Database Reference
In-Depth Information
DESIGN
Less than 30 percent of the potential users of organizations' standard
business intelligence (BI) tools use the technology today. This low
take-up is due to the fact that longstanding tools and approaches to
BI are often too difficult to use, slow to respond or deliver content of
limited relevance.
—Gartner 5
The three reasons cited by Gartner for this problem are:
1. Ease of use (“is hard to work with”)
2. Performance (“users are frustrated by delays”)
3. Relevance (“does not express content in line with their frame of reference”)
The first and last reasons link directly to issues of poor data product design.

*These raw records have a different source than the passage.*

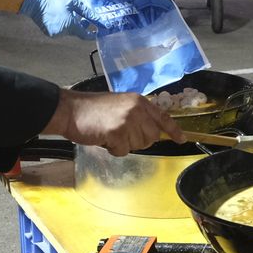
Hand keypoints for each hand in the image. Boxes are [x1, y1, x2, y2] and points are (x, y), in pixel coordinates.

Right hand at [18, 0, 96, 38]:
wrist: (34, 1)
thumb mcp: (73, 2)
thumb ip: (87, 12)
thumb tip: (98, 19)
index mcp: (70, 26)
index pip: (85, 35)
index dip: (92, 34)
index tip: (97, 32)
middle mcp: (63, 33)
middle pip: (76, 31)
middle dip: (81, 25)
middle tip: (83, 16)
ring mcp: (55, 34)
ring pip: (68, 30)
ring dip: (71, 24)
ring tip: (68, 12)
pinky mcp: (48, 33)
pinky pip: (60, 30)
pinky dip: (63, 24)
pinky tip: (60, 15)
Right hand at [45, 89, 184, 156]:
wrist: (70, 110)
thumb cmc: (93, 109)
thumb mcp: (121, 105)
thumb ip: (138, 115)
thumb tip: (153, 131)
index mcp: (139, 101)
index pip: (163, 117)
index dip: (174, 130)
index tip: (182, 139)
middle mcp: (137, 109)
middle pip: (153, 136)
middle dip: (140, 140)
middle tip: (122, 135)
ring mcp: (128, 120)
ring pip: (139, 145)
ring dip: (124, 145)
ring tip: (110, 133)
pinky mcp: (117, 132)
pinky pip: (123, 151)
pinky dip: (113, 149)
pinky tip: (104, 138)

In our role as dashboard and analytical application designers, this is an area
that is close to home. We see it all the time: reports and dashboards that lack
focus and a message that targets their audience, which is often undefined.
We see poor choices in data visualization that distract from the important
elements in the data and put the burden of deciphering meaning on the
readers. We see data products that lack an obvious starting point and logical
flow to conclusions.
Poor design is wasteful. It results in solutions that users don't want to use,
as noted by Gartner. It wastes the audience's valuable time as it struggles to
comprehend the data. And it wastes the development and distribution efforts
necessary to deliver the data product.
Overcoming these design shortcomings requires systematic processes and
capabilities within your organization. Chapter 5, “Data Authors,” discusses
the skills involved with designing effective data products. But how do you
incorporate these skills into your processes and create repeatable ways to
ensure quality design?
OBJECTIVE
Better information design in your organization will come from a combination
of skilled people and processes that ensure design is a priority.